PROBLEM STATEMENT => The entries that follow include a run beginning at the line with "แห่งชาติ (มตช.)" and ending at the line with "k aktiboa eta arretatsua izan behar zuen."; restate that run word for word and leave the rest out.

--- PROVIDED ENTRIES Enclosed Below ---

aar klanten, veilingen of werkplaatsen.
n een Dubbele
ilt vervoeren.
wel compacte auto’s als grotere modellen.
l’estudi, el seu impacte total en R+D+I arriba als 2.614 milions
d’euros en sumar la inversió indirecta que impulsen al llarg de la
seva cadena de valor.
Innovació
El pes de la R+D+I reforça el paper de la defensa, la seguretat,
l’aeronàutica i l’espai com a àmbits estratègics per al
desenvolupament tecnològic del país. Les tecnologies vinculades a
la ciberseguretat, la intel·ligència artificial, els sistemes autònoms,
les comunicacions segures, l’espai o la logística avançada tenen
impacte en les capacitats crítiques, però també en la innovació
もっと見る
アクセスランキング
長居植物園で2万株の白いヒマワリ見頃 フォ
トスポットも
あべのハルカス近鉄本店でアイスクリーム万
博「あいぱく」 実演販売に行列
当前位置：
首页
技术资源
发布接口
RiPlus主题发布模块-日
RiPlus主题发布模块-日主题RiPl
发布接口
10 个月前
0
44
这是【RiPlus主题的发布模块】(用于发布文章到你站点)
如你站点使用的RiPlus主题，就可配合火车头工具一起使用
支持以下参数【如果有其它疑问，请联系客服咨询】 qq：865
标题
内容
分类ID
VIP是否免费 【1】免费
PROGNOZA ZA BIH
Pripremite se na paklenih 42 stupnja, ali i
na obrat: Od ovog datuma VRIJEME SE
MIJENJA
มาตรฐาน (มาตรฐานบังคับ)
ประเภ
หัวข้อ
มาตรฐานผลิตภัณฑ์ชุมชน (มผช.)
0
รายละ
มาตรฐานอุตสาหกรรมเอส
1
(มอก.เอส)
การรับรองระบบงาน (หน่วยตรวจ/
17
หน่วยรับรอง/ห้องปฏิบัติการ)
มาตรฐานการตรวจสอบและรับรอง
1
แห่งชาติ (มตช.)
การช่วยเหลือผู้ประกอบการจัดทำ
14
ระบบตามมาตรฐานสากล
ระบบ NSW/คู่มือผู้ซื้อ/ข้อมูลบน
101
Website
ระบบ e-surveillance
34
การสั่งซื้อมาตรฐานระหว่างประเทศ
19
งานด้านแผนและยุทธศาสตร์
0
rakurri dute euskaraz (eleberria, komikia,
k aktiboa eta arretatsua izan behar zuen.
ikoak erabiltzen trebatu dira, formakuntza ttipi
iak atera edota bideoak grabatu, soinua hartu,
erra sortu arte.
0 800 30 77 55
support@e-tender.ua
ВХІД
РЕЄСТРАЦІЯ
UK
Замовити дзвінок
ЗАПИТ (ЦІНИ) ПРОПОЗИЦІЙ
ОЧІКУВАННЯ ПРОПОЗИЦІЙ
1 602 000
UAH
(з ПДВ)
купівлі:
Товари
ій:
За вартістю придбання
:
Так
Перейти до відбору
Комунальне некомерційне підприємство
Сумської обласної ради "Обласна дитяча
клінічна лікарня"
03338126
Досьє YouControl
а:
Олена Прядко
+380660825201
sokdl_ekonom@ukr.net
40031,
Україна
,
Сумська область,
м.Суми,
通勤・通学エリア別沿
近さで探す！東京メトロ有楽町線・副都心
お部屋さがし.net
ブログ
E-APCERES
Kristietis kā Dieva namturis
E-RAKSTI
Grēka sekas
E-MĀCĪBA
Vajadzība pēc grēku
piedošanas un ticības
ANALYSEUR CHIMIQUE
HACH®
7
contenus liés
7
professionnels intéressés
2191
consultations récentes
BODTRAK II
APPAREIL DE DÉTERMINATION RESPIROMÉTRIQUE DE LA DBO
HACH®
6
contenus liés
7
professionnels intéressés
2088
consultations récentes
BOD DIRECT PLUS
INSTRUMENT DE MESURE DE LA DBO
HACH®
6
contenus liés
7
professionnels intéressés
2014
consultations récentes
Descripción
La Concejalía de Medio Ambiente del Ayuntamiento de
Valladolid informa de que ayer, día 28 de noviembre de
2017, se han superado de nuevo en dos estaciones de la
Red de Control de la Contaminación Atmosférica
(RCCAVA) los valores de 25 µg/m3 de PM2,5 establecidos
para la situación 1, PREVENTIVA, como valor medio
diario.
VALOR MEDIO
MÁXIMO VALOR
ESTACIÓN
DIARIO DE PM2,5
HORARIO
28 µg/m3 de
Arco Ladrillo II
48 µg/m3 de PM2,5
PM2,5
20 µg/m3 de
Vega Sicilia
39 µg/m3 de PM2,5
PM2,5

--- End of Enclosed PROVIDED ENTRIES ---

SOLUTION FOR THIS TASK =>
แห่งชาติ (มตช.)
การช่วยเหลือผู้ประกอบการจัดทำ
14
ระบบตามมาตรฐานสากล
ระบบ NSW/คู่มือผู้ซื้อ/ข้อมูลบน
101
Website
ระบบ e-surveillance
34
การสั่งซื้อมาตรฐานระหว่างประเทศ
19
งานด้านแผนและยุทธศาสตร์
0
rakurri dute euskaraz (eleberria, komikia,
k aktiboa eta arretatsua izan behar zuen.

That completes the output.